Leleup's Orb-web Spider

Scientific classification
- Kingdom: Animalia
- Phylum: Arthropoda
- Subphylum: Chelicerata
- Class: Arachnida
- Order: Araneae
- Infraorder: Araneomorphae
- Family: Tetragnathidae
- Genus: Pachygnatha
- Species: P. leleupi
- Binomial name: Pachygnatha leleupi Lawrence, 1952

= Pachygnatha leleupi =

- Authority: Lawrence, 1952

Species of spider

Pachygnatha leleupi is a species of spider in the family Tetragnathidae. It is found in several African countries and is commonly known as Leleup's orb-web spider.

==Distribution==
Pachygnatha leleupi occurs across Cameroon, Democratic Republic of the Congo, Malawi, Zimbabwe, and South Africa. In South Africa, the species is known from Limpopo Province, including Hanglip Forest and Thathe Vondo Forest.

==Habitat and ecology==
The species inhabits damp places in low vegetation where it constructs flimsy webs.

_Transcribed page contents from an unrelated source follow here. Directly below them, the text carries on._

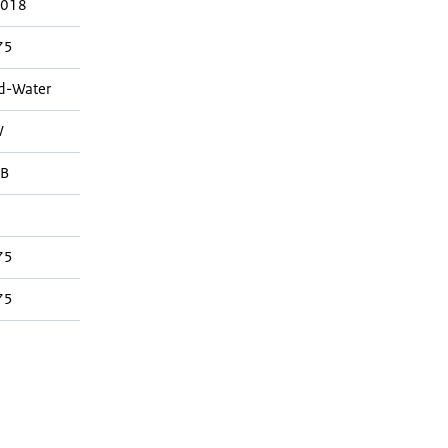
018
75
d-Water
W
B
75
75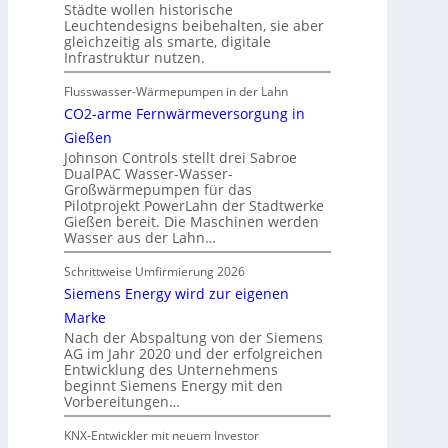
Städte wollen historische
Leuchtendesigns beibehalten, sie aber
gleichzeitig als smarte, digitale
Infrastruktur nutzen.
Flusswasser-Wärmepumpen in der Lahn
CO2-arme Fernwärmeversorgung in
Gießen
Johnson Controls stellt drei Sabroe
DualPAC Wasser-Wasser-
Großwärmepumpen für das
Pilotprojekt PowerLahn der Stadtwerke
Gießen bereit. Die Maschinen werden
Wasser aus der Lahn…
Schrittweise Umfirmierung 2026
Siemens Energy wird zur eigenen
Marke
Nach der Abspaltung von der Siemens
AG im Jahr 2020 und der erfolgreichen
Entwicklung des Unternehmens
beginnt Siemens Energy mit den
Vorbereitungen…
KNX-Entwickler mit neuem Investor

In South Africa, it has been sampled from the Savanna Biome at altitudes ranging from 969 to 1346 m.

==Conservation==
Pachygnatha leleupi is listed as Least Concern by the South African National Biodiversity Institute due to its wide geographical range across multiple African countries. There are no significant threats to the species.